Leave out the pictures and repeat everything else in the records exactly.

***** RECORDS FOR THE TASK

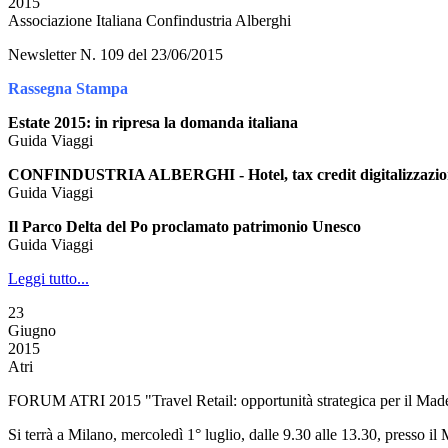
2015
Associazione Italiana Confindustria Alberghi
Newsletter N. 109 del 23/06/2015
Rassegna Stampa
Estate 2015: in ripresa la domanda italiana
Guida Viaggi
CONFINDUSTRIA ALBERGHI - Hotel, tax credit digitalizzazion
Guida Viaggi
Il Parco Delta del Po proclamato patrimonio Unesco
Guida Viaggi
Leggi tutto...
23
Giugno
2015
Atri
FORUM ATRI 2015 "Travel Retail: opportunità strategica per il Made 
Si terrà a Milano, mercoledì 1° luglio, dalle 9.30 alle 13.30, presso 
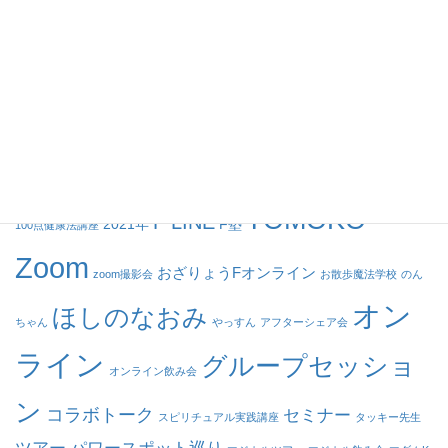
グループセッション
個人セッション
動画
タグ
TOMOKO
F LINE
2021年
F塾
100点健康法講座
Zoom
おざりょうFオンライン
zoom撮影会
お散歩魔法学校
のん
オン
ほしのなおみ
ちゃん
やっすん
アフターシェア会
ライン
グループセッショ
オンライン飲み会
ン
コラボトーク
セミナー
スピリチュアル実践講座
タッキー先生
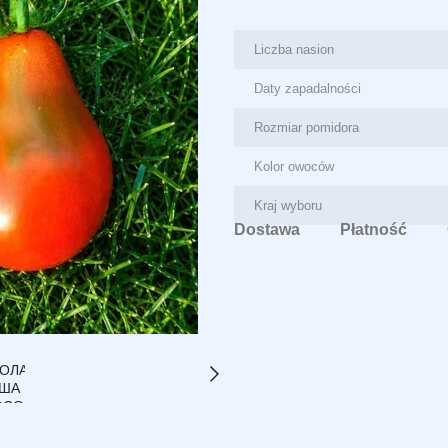
Liczba nasion
Daty zapadalności
Rozmiar pomidora
Kolor owoców
Kraj wyboru
Dostawa
Płatność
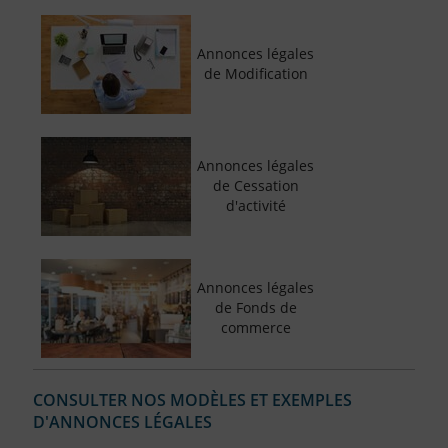
Annonces légales
de Modification
Annonces légales
de Cessation
d'activité
Annonces légales
de Fonds de
commerce
CONSULTER NOS MODÈLES ET EXEMPLES
D'ANNONCES LÉGALES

**********

EXERCISE OUTPUT ::
2015
Associazione Italiana Confindustria Alberghi
Newsletter N. 109 del 23/06/2015
Rassegna Stampa
Estate 2015: in ripresa la domanda italiana
Guida Viaggi
CONFINDUSTRIA ALBERGHI - Hotel, tax credit digitalizzazion
Guida Viaggi
Il Parco Delta del Po proclamato patrimonio Unesco
Guida Viaggi
Leggi tutto...
23
Giugno
2015
Atri
FORUM ATRI 2015 "Travel Retail: opportunità strategica per il Made 
Si terrà a Milano, mercoledì 1° luglio, dalle 9.30 alle 13.30, presso 
グループセッション
個人セッション
動画
タグ
TOMOKO
F LINE
2021年
F塾
100点健康法講座
Zoom
おざりょうFオンライン
zoom撮影会
お散歩魔法学校
のん
オン
ほしのなおみ
ちゃん
やっすん
アフターシェア会
ライン
グループセッショ
オンライン飲み会
ン
コラボトーク
セミナー
スピリチュアル実践講座
タッキー先生
Liczba nasion
Daty zapadalności
Rozmiar pomidora
Kolor owoców
Kraj wyboru
Dostawa
Płatność
Annonces légales
de Modification
Annonces légales
de Cessation
d'activité
Annonces légales
de Fonds de
commerce
CONSULTER NOS MODÈLES ET EXEMPLES
D'ANNONCES LÉGALES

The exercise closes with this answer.